▸ **Task**
Please print each entry below exactly as it stands, but without any pictures.

[Stored data entries]
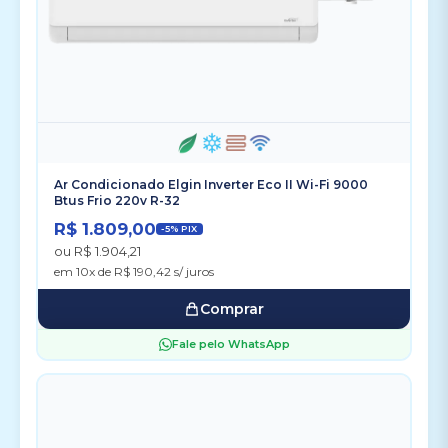
Ar Condicionado Elgin Inverter Eco II Wi-Fi 9000
Btus Frio 220v R-32
R$ 1.809,00
-5% PIX
ou R$ 1.904,21
em 10x de R$ 190,42 s/ juros
Comprar
Fale pelo WhatsApp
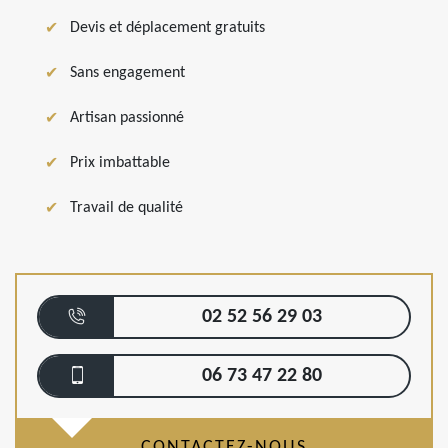
Devis et déplacement gratuits
Sans engagement
Artisan passionné
Prix imbattable
Travail de qualité
02 52 56 29 03
06 73 47 22 80
CONTACTEZ-NOUS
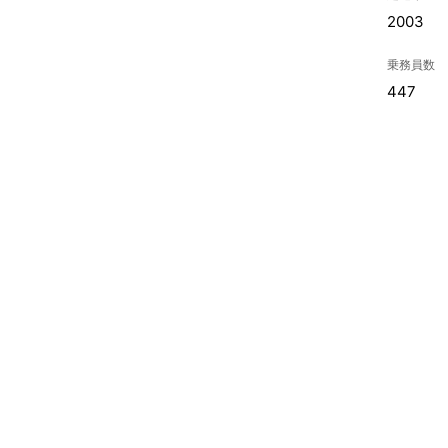
2003
乗務員数
447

▸ **Written answer**
Ar Condicionado Elgin Inverter Eco II Wi-Fi 9000
Btus Frio 220v R-32
R$ 1.809,00
-5% PIX
ou R$ 1.904,21
em 10x de R$ 190,42 s/ juros
Comprar
Fale pelo WhatsApp
Devis et déplacement gratuits
Sans engagement
Artisan passionné
Prix imbattable
Travail de qualité
02 52 56 29 03
06 73 47 22 80
CONTACTEZ-NOUS
2003
乗務員数
447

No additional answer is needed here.